[SUPPLIED RECORDS — start]

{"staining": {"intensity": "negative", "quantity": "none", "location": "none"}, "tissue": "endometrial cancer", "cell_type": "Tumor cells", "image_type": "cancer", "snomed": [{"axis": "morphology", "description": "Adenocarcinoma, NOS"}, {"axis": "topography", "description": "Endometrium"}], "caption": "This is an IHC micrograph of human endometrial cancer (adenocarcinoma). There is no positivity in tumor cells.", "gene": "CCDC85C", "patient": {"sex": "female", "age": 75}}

[SUPPLIED RECORDS — finish]
[SUPPLIED RECORDS — start]

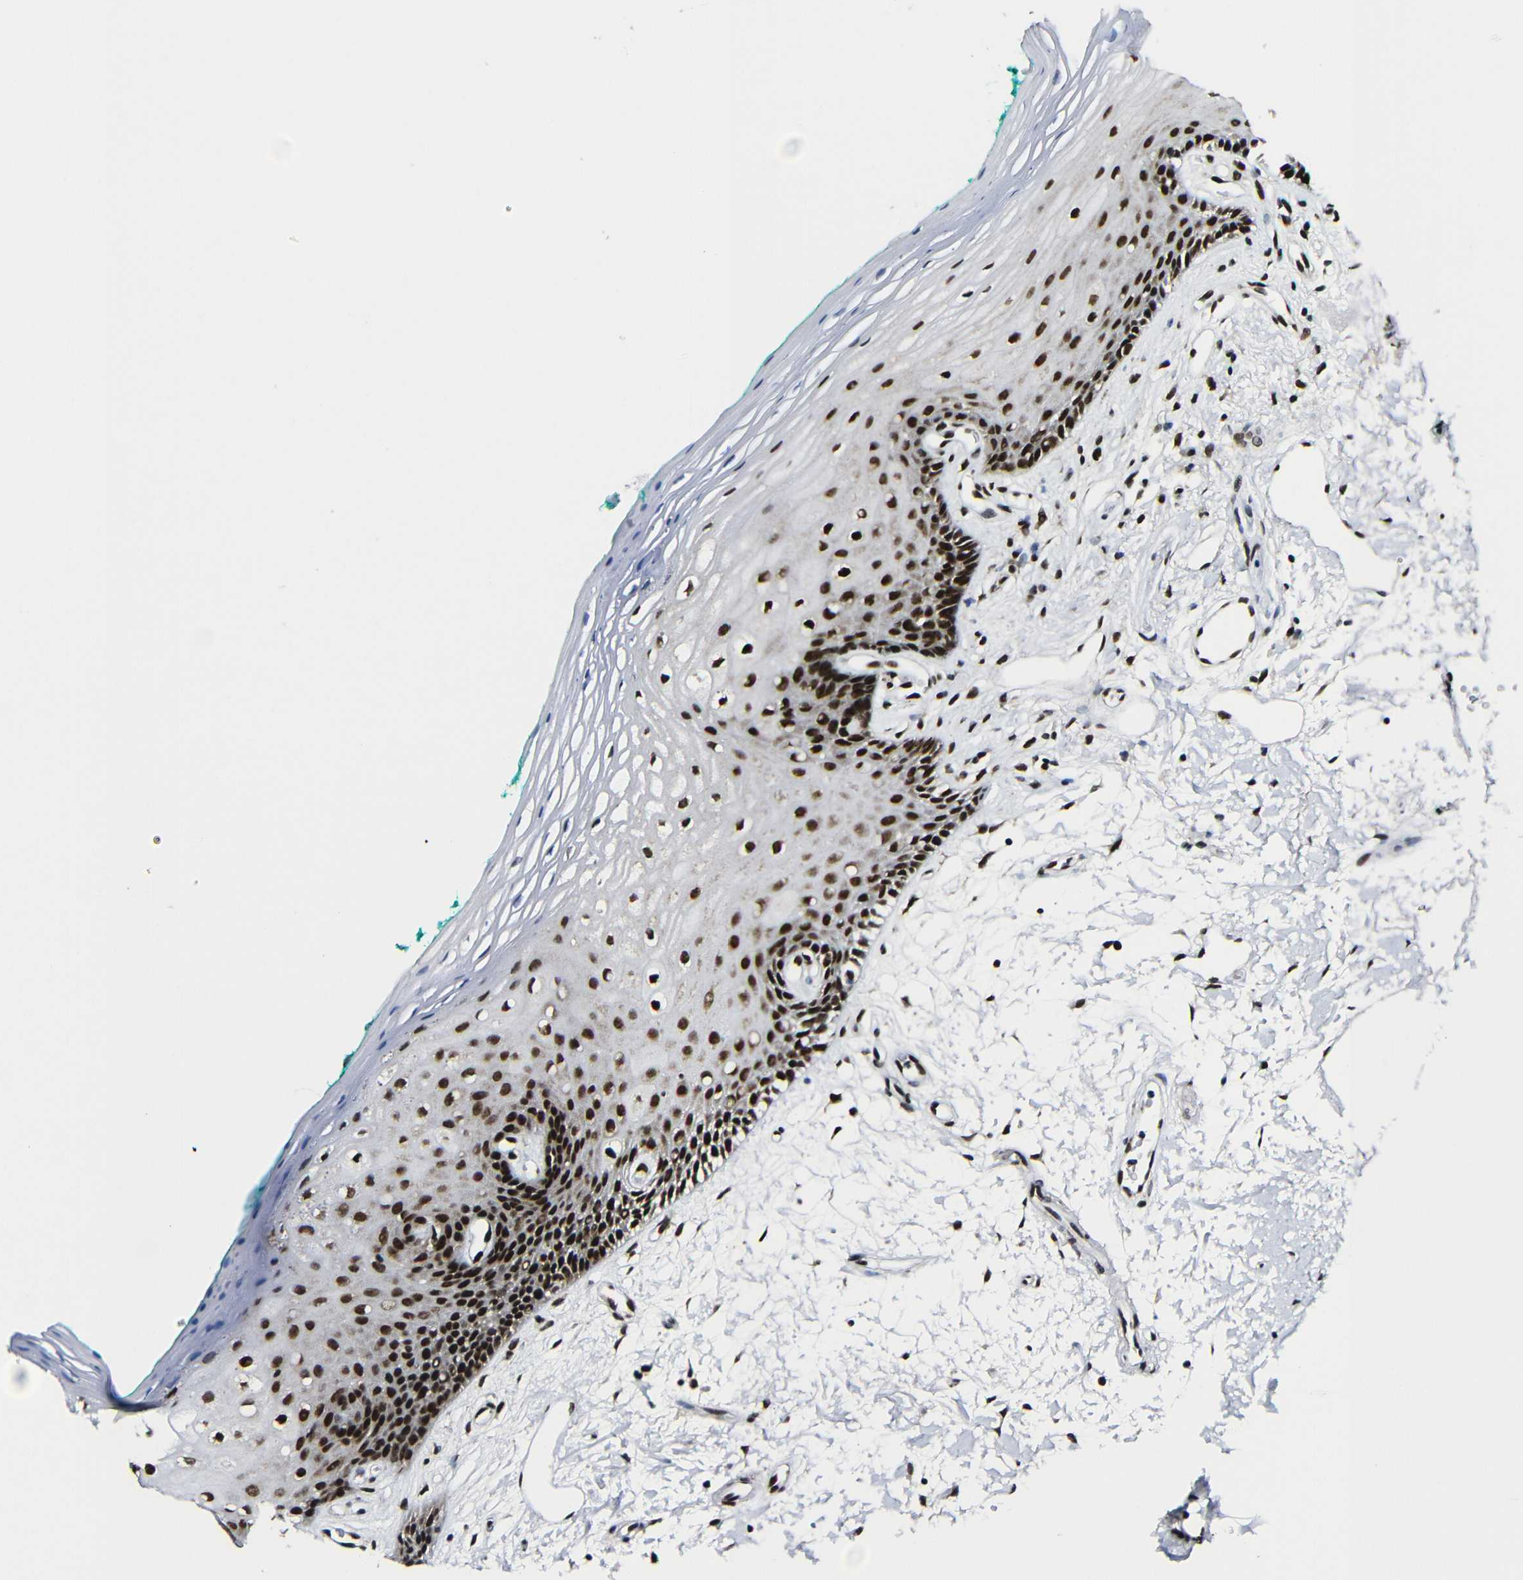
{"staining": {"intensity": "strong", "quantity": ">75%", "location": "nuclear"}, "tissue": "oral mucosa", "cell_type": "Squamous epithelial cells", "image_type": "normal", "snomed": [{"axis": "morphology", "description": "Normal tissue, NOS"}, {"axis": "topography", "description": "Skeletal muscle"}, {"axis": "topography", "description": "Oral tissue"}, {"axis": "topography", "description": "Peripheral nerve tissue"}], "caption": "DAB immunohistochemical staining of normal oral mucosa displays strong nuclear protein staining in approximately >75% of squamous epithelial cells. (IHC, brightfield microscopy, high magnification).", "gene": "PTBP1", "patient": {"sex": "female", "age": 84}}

[SUPPLIED RECORDS — finish]
[SUPPLIED RECORDS — start]

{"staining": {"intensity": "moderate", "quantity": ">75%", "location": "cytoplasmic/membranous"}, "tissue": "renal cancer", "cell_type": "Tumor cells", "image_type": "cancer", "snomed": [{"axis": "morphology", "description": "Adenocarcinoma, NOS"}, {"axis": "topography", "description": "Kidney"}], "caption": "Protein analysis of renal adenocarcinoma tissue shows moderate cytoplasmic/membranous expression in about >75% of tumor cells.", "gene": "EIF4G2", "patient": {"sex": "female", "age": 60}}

[SUPPLIED RECORDS — finish]

Lines that include the word "tumor" are to be extracted from the data above.

{"staining": {"intensity": "negative", "quantity": "none", "location": "none"}, "tissue": "endometrial cancer", "cell_type": "Tumor cells", "image_type": "cancer", "snomed": [{"axis": "morphology", "description": "Adenocarcinoma, NOS"}, {"axis": "topography", "description": "Endometrium"}], "caption": "This is an IHC micrograph of human endometrial cancer (adenocarcinoma). There is no positivity in tumor cells.", "gene": "CCDC85C", "patient": {"sex": "female", "age": 75}}
{"staining": {"intensity": "moderate", "quantity": ">75%", "location": "cytoplasmic/membranous"}, "tissue": "renal cancer", "cell_type": "Tumor cells", "image_type": "cancer", "snomed": [{"axis": "morphology", "description": "Adenocarcinoma, NOS"}, {"axis": "topography", "description": "Kidney"}], "caption": "Protein analysis of renal adenocarcinoma tissue shows moderate cytoplasmic/membranous expression in about >75% of tumor cells.", "gene": "EIF4G2", "patient": {"sex": "female", "age": 60}}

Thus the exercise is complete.